I nuovi Rockets ripartono da D’Antoni, Anderson e Gordon

0
1238

5 partite di playoff del primo turno, perso 4-1 contro i Golden State Warriors, dopo una stagione difficilissima con la post season raggiunta nell’ultima partita soffrendo veramente tanto. Questo è stato il principale motivo per cui gli Houston Rockets hanno deciso di cambiare un po’ volto, cambiando l’allenatore e rompendo il salvadanaio per cercare di rinforzarsi, per puntare ai playoff la prossima stagione.
La scelta da parte del GM Morey di affidarsi a Mike D’Antoni, salutando così Bickerstaff, nasce dalla volontà di esasperare ancora di più il concetto statistico che il general manager sta portando avanti da anni, secondo il quale gli unici tiri da prendere sono quelli al ferro e quelli da 3 punti, lasciando stare tutte le zone intermedie e soprattutto aumentando vertiginosamente il numero di possessi. Ecco che quindi la filosofia “Seven seconds or less” D’Antoniana si sposa benissimo, anche se per portarla avanti ci vogliono anche gli interpreti giusti.

Chi non poteva quindi far parte di questo nuovo corso è Dwight Howard che da free agent ha scelto gli Atlanta Hawks (Houston non ha mai fatto un’offerta di rinnovo per trattenerlo) ed il posto di centro titolare verrà quasi sicuramente preso da Clint Capela che la scorsa stagione è stata forse uno delle poche note positive dei texani. Per lo spot di ala grande, invece, Motiejunas ha sofferto per infortuni tutto l’anno (ma con D’Antoni potrebbe tornare utile) e Terrence Jones è stato letteralmente dimenticato ed entrambi sono restricted free agent quindi potrebbero non rimanere. Ecco che allora la dirigenza ha fatto uno sforzo economico importante per convincere Ryan Anderson a lasciare i Pelicans e firmare un contratto da 4 anni per 80 milioni di dollari totali. Un’aggiunta importante nella metà campo offensiva, che regala un 4 capace di bombardare la retina da fuori area, aprendo il campo e colpendo in transizione, un giocatore perfetto per il sistema D’Antoni.

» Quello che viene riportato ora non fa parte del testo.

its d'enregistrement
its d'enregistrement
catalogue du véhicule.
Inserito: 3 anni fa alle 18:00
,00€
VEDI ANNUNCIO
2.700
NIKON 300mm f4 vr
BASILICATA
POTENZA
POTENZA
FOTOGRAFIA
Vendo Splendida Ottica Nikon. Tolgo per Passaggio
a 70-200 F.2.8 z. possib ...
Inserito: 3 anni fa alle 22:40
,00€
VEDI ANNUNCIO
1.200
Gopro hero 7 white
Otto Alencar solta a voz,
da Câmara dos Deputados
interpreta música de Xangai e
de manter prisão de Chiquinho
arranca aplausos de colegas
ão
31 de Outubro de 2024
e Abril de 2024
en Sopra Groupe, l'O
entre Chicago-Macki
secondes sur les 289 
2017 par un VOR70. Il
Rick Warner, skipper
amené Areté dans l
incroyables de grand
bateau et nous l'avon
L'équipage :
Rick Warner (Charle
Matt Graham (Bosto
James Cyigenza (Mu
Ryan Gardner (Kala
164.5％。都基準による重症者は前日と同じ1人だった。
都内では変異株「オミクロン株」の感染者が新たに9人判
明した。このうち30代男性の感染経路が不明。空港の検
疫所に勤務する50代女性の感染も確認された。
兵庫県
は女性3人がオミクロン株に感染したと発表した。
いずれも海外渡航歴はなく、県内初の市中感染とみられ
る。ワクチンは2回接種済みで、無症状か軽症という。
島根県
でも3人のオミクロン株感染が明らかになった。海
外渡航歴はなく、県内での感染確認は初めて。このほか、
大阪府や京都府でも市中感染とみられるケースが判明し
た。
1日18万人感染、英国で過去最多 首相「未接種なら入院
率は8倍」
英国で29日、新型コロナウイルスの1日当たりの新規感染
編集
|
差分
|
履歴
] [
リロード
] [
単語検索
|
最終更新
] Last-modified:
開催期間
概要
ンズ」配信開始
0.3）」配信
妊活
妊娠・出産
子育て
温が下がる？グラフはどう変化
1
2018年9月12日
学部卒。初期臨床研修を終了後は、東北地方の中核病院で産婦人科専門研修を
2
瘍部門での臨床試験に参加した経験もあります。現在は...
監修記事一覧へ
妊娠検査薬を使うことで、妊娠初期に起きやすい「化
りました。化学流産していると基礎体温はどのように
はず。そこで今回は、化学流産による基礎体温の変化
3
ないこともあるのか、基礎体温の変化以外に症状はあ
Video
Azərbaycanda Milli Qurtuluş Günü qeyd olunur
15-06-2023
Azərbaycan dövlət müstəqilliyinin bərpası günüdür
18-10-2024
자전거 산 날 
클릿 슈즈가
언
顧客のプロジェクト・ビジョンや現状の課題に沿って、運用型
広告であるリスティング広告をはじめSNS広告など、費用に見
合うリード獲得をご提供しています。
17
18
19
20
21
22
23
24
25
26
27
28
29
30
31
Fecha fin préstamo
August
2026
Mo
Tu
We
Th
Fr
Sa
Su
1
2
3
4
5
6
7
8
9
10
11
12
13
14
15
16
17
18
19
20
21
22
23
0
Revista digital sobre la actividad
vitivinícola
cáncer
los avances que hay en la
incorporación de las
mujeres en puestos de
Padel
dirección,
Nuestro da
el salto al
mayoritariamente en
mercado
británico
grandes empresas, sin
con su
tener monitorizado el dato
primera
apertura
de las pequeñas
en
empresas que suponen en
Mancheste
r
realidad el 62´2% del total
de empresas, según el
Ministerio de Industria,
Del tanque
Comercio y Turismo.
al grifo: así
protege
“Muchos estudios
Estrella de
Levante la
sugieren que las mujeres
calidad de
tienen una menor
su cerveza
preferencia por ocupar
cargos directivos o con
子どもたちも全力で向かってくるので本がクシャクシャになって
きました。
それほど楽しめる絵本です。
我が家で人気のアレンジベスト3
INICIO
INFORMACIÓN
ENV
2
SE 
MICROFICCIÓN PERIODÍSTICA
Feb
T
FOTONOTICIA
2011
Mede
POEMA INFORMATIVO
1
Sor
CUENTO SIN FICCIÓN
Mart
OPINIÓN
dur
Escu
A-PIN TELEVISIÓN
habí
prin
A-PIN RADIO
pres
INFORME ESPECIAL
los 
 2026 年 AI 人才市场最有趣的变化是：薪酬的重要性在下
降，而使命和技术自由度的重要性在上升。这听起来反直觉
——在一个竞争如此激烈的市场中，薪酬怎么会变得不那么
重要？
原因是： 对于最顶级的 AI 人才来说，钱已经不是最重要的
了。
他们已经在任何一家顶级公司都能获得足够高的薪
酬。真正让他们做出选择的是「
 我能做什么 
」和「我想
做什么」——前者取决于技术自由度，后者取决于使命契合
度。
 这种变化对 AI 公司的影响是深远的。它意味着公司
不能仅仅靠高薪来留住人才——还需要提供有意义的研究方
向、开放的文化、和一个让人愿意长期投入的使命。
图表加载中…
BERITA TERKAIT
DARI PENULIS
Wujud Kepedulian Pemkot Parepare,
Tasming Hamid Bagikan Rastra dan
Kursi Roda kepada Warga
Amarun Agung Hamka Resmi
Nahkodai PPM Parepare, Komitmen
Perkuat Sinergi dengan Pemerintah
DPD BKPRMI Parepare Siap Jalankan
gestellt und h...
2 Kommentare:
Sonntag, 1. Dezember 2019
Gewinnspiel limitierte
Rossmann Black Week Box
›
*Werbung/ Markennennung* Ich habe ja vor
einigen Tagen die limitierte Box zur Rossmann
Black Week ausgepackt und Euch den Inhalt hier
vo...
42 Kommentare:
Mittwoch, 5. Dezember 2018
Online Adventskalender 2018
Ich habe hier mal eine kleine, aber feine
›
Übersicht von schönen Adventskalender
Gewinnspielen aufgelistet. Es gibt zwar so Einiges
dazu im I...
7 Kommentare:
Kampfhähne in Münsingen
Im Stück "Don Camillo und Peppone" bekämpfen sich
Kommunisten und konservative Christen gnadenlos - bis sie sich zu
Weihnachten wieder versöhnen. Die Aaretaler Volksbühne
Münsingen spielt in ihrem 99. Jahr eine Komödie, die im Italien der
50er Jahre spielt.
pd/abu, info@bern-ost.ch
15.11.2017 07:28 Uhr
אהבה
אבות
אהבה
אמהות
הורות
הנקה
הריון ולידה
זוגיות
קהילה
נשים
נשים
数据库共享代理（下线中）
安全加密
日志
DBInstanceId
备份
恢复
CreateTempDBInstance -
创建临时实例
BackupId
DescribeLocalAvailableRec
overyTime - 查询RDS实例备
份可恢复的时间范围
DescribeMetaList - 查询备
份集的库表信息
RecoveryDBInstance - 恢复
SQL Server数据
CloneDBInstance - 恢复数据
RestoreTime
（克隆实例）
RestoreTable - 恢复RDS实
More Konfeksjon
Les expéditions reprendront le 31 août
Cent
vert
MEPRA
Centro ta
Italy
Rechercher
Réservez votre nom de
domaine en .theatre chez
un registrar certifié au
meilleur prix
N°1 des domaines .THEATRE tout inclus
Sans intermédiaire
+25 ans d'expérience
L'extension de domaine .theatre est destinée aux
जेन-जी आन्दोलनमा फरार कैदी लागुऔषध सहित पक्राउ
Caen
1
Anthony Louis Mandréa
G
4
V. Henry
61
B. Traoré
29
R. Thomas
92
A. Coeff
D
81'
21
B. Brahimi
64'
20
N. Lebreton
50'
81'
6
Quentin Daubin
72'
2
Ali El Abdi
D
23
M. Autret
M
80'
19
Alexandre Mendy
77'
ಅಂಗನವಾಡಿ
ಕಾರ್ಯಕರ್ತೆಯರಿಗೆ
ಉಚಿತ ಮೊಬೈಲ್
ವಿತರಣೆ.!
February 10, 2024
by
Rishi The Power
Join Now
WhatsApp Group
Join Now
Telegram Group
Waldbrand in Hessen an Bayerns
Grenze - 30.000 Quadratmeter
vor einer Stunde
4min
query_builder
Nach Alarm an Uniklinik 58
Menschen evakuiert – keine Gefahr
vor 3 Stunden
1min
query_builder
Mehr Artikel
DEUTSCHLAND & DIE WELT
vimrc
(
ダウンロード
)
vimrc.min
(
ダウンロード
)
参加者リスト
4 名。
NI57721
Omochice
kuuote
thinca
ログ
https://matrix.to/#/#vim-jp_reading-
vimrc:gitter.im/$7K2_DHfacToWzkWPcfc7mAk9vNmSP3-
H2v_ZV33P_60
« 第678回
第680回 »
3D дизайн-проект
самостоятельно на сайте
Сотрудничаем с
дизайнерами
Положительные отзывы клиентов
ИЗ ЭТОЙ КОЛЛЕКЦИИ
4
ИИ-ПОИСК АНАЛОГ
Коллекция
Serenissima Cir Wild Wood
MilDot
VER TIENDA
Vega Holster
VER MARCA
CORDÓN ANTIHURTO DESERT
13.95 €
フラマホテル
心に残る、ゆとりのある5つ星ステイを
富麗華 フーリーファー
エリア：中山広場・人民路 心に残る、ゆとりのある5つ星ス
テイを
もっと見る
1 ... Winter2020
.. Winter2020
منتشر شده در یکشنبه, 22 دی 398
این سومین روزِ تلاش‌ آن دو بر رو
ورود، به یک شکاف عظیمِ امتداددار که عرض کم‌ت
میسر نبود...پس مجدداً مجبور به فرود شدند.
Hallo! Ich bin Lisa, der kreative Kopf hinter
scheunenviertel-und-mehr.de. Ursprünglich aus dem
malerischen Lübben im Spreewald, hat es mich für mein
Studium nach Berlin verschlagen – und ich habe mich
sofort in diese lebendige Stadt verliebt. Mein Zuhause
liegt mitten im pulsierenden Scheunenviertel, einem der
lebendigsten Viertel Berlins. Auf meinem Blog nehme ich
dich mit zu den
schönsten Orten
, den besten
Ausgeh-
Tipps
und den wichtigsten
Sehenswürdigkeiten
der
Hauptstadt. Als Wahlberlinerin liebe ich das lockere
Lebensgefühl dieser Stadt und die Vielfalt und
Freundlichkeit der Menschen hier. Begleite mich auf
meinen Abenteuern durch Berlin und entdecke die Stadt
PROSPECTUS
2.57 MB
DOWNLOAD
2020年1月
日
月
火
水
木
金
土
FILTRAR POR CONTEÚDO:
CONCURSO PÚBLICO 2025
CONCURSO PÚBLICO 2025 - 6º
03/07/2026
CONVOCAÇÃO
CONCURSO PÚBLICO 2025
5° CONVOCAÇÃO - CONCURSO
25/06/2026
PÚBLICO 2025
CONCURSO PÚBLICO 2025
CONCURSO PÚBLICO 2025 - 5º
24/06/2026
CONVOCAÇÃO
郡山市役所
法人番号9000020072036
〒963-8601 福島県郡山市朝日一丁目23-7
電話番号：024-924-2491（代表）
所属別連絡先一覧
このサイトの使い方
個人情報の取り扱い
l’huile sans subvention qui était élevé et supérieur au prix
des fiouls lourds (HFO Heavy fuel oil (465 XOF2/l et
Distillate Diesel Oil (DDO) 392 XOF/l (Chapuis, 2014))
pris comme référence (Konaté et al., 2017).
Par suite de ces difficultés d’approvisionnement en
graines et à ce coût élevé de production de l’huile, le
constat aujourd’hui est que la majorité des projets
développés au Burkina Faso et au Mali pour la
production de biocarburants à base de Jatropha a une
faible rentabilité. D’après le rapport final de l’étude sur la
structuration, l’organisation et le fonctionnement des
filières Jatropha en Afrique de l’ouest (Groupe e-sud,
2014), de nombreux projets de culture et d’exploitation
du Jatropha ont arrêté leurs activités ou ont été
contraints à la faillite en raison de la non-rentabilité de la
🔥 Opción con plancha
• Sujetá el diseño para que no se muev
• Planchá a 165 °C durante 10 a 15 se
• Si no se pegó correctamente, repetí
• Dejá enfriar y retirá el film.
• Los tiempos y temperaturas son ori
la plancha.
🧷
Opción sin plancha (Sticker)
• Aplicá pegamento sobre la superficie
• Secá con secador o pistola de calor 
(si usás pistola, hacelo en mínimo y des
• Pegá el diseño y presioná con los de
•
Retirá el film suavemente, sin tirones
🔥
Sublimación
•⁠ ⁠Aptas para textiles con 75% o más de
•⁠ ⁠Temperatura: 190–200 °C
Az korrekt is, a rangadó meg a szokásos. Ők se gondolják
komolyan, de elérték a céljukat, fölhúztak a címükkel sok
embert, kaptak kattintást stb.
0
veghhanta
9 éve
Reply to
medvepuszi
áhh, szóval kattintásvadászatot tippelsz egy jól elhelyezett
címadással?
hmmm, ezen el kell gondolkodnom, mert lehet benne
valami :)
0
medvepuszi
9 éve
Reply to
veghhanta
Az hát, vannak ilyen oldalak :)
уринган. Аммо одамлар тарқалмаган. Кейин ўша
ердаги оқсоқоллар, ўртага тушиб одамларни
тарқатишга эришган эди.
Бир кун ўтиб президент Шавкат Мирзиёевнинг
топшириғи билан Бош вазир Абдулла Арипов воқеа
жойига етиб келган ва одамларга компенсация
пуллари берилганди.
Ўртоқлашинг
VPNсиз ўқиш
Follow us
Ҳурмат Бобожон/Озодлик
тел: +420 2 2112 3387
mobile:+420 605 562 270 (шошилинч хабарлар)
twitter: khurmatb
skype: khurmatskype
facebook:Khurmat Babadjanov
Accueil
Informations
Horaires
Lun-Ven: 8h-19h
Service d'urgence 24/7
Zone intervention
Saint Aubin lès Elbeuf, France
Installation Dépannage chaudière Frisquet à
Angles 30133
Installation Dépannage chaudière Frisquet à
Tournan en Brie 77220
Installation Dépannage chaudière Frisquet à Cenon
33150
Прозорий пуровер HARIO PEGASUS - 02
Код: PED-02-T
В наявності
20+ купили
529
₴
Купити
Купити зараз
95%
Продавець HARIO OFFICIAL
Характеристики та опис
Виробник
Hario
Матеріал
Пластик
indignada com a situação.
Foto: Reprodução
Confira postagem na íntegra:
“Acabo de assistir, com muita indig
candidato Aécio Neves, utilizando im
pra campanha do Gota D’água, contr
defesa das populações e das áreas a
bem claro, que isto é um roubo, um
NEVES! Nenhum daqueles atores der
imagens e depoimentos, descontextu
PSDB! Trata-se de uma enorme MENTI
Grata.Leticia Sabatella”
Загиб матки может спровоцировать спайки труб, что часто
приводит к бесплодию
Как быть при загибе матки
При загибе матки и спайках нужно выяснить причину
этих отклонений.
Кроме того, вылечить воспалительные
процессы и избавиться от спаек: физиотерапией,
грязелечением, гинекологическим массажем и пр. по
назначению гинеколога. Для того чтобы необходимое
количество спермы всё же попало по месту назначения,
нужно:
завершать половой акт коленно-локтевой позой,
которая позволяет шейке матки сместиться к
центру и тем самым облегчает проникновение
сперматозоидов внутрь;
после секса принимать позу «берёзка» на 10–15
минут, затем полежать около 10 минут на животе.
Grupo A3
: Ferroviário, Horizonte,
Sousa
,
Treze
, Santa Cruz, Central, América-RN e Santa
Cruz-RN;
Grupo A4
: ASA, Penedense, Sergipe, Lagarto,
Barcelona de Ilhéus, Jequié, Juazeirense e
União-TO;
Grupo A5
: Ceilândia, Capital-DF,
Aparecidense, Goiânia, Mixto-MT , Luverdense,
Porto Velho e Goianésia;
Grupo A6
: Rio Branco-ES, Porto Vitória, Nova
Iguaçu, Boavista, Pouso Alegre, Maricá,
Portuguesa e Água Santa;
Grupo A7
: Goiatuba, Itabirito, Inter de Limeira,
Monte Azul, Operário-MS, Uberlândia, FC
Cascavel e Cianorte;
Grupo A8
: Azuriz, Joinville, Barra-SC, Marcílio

Negli spot di ala piccola, guardia e playmaker, invece, confermati Ariza, Brewer, Harden e Beverley, che verranno affiancati come esterni dall’altro colpo di mercato dei Rockets: Eric Gordon, anche lui ex Pelicans, firmato con un quadriennale da 53 milioni di dollari. Un altro tiratore e un attaccante a disposizione del coach, ma anche un giocatore davvero incline all’infortunio, che nelle ultime stagioni non ha mai giocato più di 64 partite (45 lo scorso anno).

Anderson e Gordon sono due addizioni comunque davvero notevoli per l’attacco dei nuovi Rockets, ma il problema neanche lo scorso anno era quella metà campo, ma quell’altra, quella difensiva, dove troppi giocatori non erano in grado di tenere il proprio uomo e dove il livello di attenzione era davvero basso.
D’Antoni, per altro, non è per niente conosciuto per la sua capacità di costruire una squadra difensiva e le ultime Finals NBA hanno fatto chiaramente capire che, se il miglior attacco non riesce ad essere sostenuto da una difesa fisica e attenta, l’Anello va molto probabilmente agli avversari.

La strada per i Rockets sarà quindi da subito in salita, perché se far proprie le idee offensive dell’ex Suns e metterle in pratica non sarà difficile, costruire un’idea difensiva invece sì, e molto, soprattutto dovendo aggiungere i due nuovi arrivati (Gordon quando è sano è anche un buon difensore sulla palla, Anderson invece è pessimo). Dare la palla al barba Harden e sperare non basta più, per centrare i playoff nella Western Conference l’anno prossimo servirà molto di più, e forse Anderson e Gordon non sono quello che basta.